Methods of preparation are increasingly high-tech and the consumption of supplements to aid performance has become routine for many sportspeople. Maybe there isn't any inclination on the part of hurlers or footballers to cross the line but if other sports are any indication - and they are in every other area - that optimistic scenario is highly improbable.

The purpose of testing is to ensure that players are protected against both the temptation of obsessive coaches and unfair competition. These tests are to ensure a level playing field.

Disagreement with what is happening is based on a few arguments. Two are peripheral to the central issue but vitally important all the same.

Firstly, the architecture of GAA grounds is a disaster for this sort of exercise.

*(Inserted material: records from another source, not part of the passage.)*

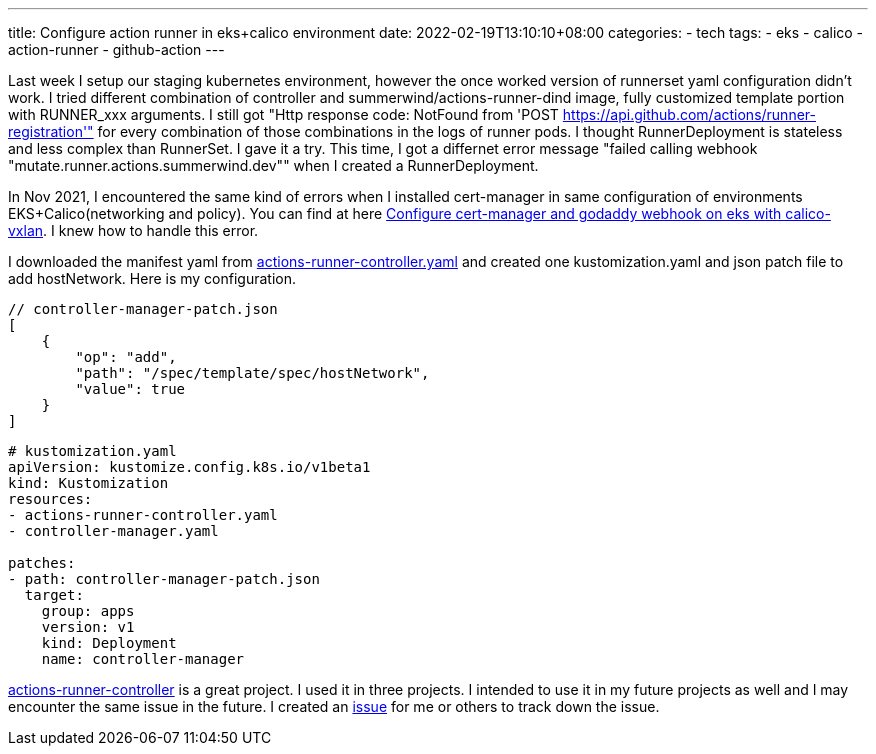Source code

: ---
title: Configure action runner in eks+calico environment
date: 2022-02-19T13:10:10+08:00
categories:
- tech
tags:
- eks
- calico
- action-runner
- github-action
---

Last week I setup our staging kubernetes environment, however the once worked version of runnerset yaml configuration didn't work. I tried different combination of controller and summerwind/actions-runner-dind image, fully customized template portion with RUNNER_xxx arguments. I still got "Http response code: NotFound from 'POST https://api.github.com/actions/runner-registration'" for every combination of those combinations in the logs of runner pods. I thought RunnerDeployment is stateless and less complex than RunnerSet. I gave it a try. This time, I got a differnet error message "failed calling webhook "mutate.runner.actions.summerwind.dev"" when I created a RunnerDeployment. 

In Nov 2021, I encountered the same kind of errors when I installed cert-manager in same configuration of environments EKS+Calico(networking and policy). You can find at here https://medium.com/@jackliusr/configure-cert-manager-and-godaddy-webhook-on-eks-with-calico-vxlan-e36ffcd95b0a[Configure cert-manager and godaddy webhook on eks with calico-vxlan]. I knew how to handle this error.

I downloaded the manifest yaml from https://github.com/actions-runner-controller/actions-runner-controller/releases/download/v0.21.0/actions-runner-controller.yaml[actions-runner-controller.yaml] and created one kustomization.yaml and json patch file to add hostNetwork. Here is my configuration. 

```json
// controller-manager-patch.json
[
    {
        "op": "add",
        "path": "/spec/template/spec/hostNetwork",
        "value": true
    }
]
```

```yaml
# kustomization.yaml
apiVersion: kustomize.config.k8s.io/v1beta1
kind: Kustomization
resources:
- actions-runner-controller.yaml
- controller-manager.yaml

patches:
- path: controller-manager-patch.json
  target:
    group: apps
    version: v1
    kind: Deployment
    name: controller-manager
```

https://github.com/actions-runner-controller/actions-runner-controller[actions-runner-controller] is a great project. I used it in three projects. I intended to use it in my future projects as well and I may encounter the same issue in the future. I created an https://github.com/actions-runner-controller/actions-runner-controller/issues/1132[issue] for me or others to track down the issue.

Outside of Croke Park and a handful of other grounds, venues don't even have isolated dressing-rooms, let alone easy access to a facility that could serve as a Testing Station.

When the hurlers of Waterford made their ill-considered protest last Sunday, they had already had to battle through legions of excited supporters, officials and media. It would be hard to blame either of the selected players for not wanting to run that gauntlet again. That must be dealt with, but even as things stand, a player can wait for up to 90 minutes before proceeding to the station, by which stage things might have cooled down a little.

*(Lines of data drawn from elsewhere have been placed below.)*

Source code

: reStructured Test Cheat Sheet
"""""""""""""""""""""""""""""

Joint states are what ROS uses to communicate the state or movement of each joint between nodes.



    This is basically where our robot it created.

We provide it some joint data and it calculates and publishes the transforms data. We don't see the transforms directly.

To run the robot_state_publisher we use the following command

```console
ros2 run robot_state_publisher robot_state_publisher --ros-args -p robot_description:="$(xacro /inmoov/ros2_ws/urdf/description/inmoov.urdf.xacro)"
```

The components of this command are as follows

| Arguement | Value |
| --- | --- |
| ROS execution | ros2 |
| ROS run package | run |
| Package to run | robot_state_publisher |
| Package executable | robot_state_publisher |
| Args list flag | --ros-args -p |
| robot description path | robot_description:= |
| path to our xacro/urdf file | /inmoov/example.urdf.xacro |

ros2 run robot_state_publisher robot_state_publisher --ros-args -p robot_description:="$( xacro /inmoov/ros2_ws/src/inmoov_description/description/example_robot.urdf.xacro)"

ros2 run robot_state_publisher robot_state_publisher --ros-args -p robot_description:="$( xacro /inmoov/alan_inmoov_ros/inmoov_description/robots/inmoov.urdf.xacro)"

The second complaint is the most serious: that education and instruction procedures have been grossly inadequate. A number of medical officers to county teams have made this point. When the tests were introduced last autumn, both Tipperary and Galway provided samples after the All-Ireland hurling final only after strenuous protest. It has to be admitted that preparation for testing has not been ideal.

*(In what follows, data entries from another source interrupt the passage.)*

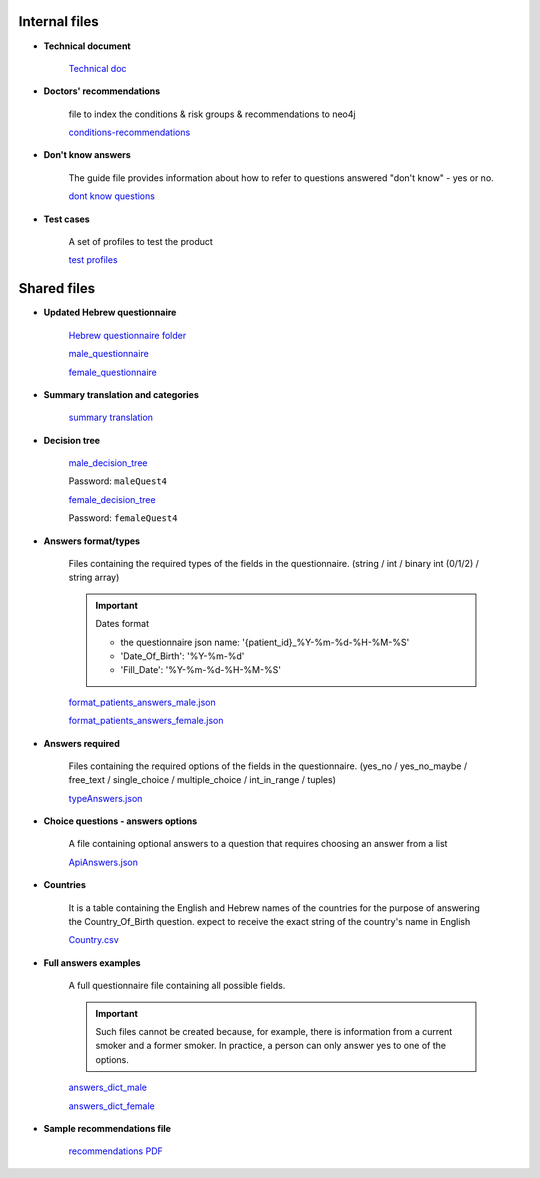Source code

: Internal files
--------------

* **Technical document**
   
   `Technical doc <https://docs.google.com/document/d/1qRsXLzHGGjI3Q1E04guzxmzXIRX6OJW6hWiRSTxhlkM/edit?usp=sharing>`_


* **Doctors' recommendations**

   file to index the conditions & risk groups & recommendations to neo4j

   `conditions-recommendations <https://drive.google.com/drive/folders/1XZHDR8kY1CECVRVPZAEp6n3b01uBVbcQ?usp=sharing>`_


* **Don't know answers**

   The guide file provides information about how to refer to questions answered "don't know" - yes or no.

   `dont know questions <https://docs.google.com/spreadsheets/d/1_4UFBOHQ7O3b4Z8i26RKV0uPVKuqAupHwo6EoOwTyyg/edit?usp=sharing>`_


* **Test cases**

   A set of profiles to test the product

   `test profiles <https://drive.google.com/drive/folders/1qrHG9whHDsGynPJi1xeYroUQz4E1HPPz?usp=sharing>`_


Shared files
------------

* **Updated Hebrew questionnaire**

   `Hebrew questionnaire folder <https://drive.google.com/drive/folders/1o0DW6qlwEI8sA0p09IA2su7jol4FCNIM?usp=sharing>`_

   `male_questionnaire <https://docs.google.com/document/d/1nC6BDZjqFciA9bm1ZDLMmQj8MRm0CaJ2/edit?usp=sharing&ouid=114881368951833308399&rtpof=true&sd=true>`_

   `female_questionnaire <https://docs.google.com/document/d/1duTAIC5O2aRF3BQZjtxEWriBjd-w4qlr/edit?usp=sharing&ouid=114881368951833308399&rtpof=true&sd=true>`_


* **Summary translation and categories**

   `summary translation <https://docs.google.com/document/d/1TuXR4hkp1u_uX7Iuv5mHbWMk3klyybnjfekIORLeBiQ/edit?usp=sharing>`_


* **Decision tree**

   `male_decision_tree <https://secure-web.cisco.com/1W8GFV7ry5FKdHSnnqV5qR9s5ao4Nvz9pBJ5pLIpnw7uT_zzNwQli6WlSpyT5RPU111tJ39agVPGC6vWbadjLXI85CMDjVOX6-amBtNgJRqQ-viKodcIfSlHsFszrvW7m59VKi25aNZbfRW_IYphuaOSWQSba95LWnIK7Hup5uWn6wsntDRZmyQdvqEyPv8WSDvJuASP1z94JypgIeIyVjUdvoGgNRQt7VzFez6y--pgZSbiITW0qbVA-GfgKKAjADRLlXnP54OyGFvh0BUCPYaOxJUxPqAu0wqWL9z3XriKlzOWh0SdxXy9Gkuwc7bGy/https%3A%2F%2Fwhimsical.com%2Fmalequestionnaire-version-4-13HjgRrDRkJdzryWZdrQEY>`_

   Password: ``maleQuest4``

   `female_decision_tree <https://secure-web.cisco.com/1QY__MfNWddyR6eI0J5nrtLVxZ_kjCRQc7v4XGAzEeRAH5OQkfisza1_ZqutzB5XgjH80lLE691czQ5YyanpO9BKGWLPUc7W3Zm-myDet0-WUadBsA6O6oaP0mCRvZCkuHCVVAzPk5ZeKoARo_p8RYU3--OKBlW7-VHToGop0swYVIZWnLALI3Trydidb_99joQppz9W98ZQ49je1IYTaLYXArYGgg5mCkcl4Jt_o1iDuaWD3xj77_wDNzuhEviwPFEYeUtx5Zb-e0ABSxJjpdcMQ4TaIRJso-AocrO-VF3iOjLutjBp1JiwiAayUnsBD/https%3A%2F%2Fwhimsical.com%2Ffemalequestionnaire-version-4-JmheGNeRfGMpEBwGpryttq>`_

   Password: ``femaleQuest4``


* **Answers format/types**

   Files containing the required types of the fields in the questionnaire.
   (string / int / binary int (0/1/2) / string array)

   .. important:: Dates format

      - the questionnaire json name: '{patient_id}_%Y-%m-%d-%H-%M-%S'
      - 'Date_Of_Birth': '%Y-%m-%d'
      - 'Fill_Date': '%Y-%m-%d-%H-%M-%S'

   `format_patients_answers_male.json <https://drive.google.com/file/d/1GOq6vJw7oBONFrHmSdsKslzcxbqj0LzR/view?usp=sharing>`_

   `format_patients_answers_female.json <https://drive.google.com/file/d/1Z7gXkbcWNI3tnbebq9Rbw21GzcBldZ2c/view?usp=sharing>`_


* **Answers required**

   Files containing the required options of the fields in the questionnaire.
   (yes_no / yes_no_maybe / free_text / single_choice / multiple_choice / int_in_range / tuples)

   `typeAnswers.json <https://docs.google.com/document/d/1hJJ2PGcMDbVNqRRzewGRKiLCpGotBdrv67zVS-t3E6k/edit?usp=sharing>`_


* **Choice questions - answers options**

   A file containing optional answers to a question that requires choosing an answer from a list

   `ApiAnswers.json <https://drive.google.com/file/d/1a2fyDvKl77PXD4MbxC_a8xoX31s1_2af/view?usp=sharing>`_


* **Countries**

   It is a table containing the English and Hebrew names of the countries for the purpose of answering the Country_Of_Birth question.
   expect to receive the exact string of the country's name in English

   `Country.csv <https://docs.google.com/spreadsheets/d/1C2BE3FIDWs5PCY_kLfhs528vz1kxCIEyNp3afT_EWR4/edit?usp=sharing>`_


* **Full answers examples**

   A full questionnaire file containing all possible fields.
   
   .. important:: 

      Such files cannot be created because, for example, there is information from a current smoker and a former smoker. In practice, a person can only answer yes to one of the options.

   `answers_dict_male <https://drive.google.com/file/d/1iOzCjHubzkJCFlZ-e8lRhu-LUAbpMRiy/view?usp=sharing>`_

   `answers_dict_female <https://drive.google.com/file/d/1gouKmwsy8DojPV9v4EkguQYOwKDoGpJQ/view?usp=sharing>`_


* **Sample recommendations file**

   `recommendations PDF <https://drive.google.com/file/d/1iQLYrdt3Jcp-e0ZK0xG0LxcRccDYa29T/view?usp=sharing>`_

Among the good ideas floated in this respect was Kilkenny team doctor Bill Cuddihy's suggestion that a medical commissioner be appointed before testing began.

It has also been proposed that an information unit should travel the country to address county panels and officers and take any questions that these seminars might generate or that an experimental period should be introduced during which players would be tested but not subject to the Anti-Doping Code.

Preparations fell short of this but it has to be said that units within the GAA have been in no hurry to inform themselves. The poor response to the seminars organised by Croke Park - as mentioned by Dublin football manager Tommy Lyons on RTÉ last Sunday - testify to that.

Waterford county chairman Paddy Joe Ryan complained to the Examiner newspaper yesterday that the GAA seminar had clashed with team manager Justin McCarthy's book launch. In the same paper Waterford captain Fergal Hartley admitted that he took medication the night before without knowing whether it was proscribed or not.

Both of these responses indicate how painful the GAA at all levels finds this new additional responsibility. Why should you be expected to attend an inconvenient meeting? Why should you have to agonise over what to take for a headache? It's easy to sympathise with people caught up in a complex situation for which they haven't been adequately prepared.

But it's not so easy to sympathise with the recklessness of Waterford's response. It's 10 months since testing was agreed and nearly nine since it was introduced. In that time, to judge by Waterford reaction to the testing last Sunday, neither the captain not the chairman have acquainted themselves with the guidelines to any appreciable extent. Surely it can't have taken nearly a year to obtain a list of acceptable medication.

And what possessed players to risk 12-month suspensions for the sake of a futile protest - presuming they were even aware that this was the sanction?

Certainly the GAA could have done more in relation to instructing players and counties, but dope testing is here in the real world. It is no longer good enough for counties to complain about Croke Park's shortcomings while doing nothing or very little about it themselves.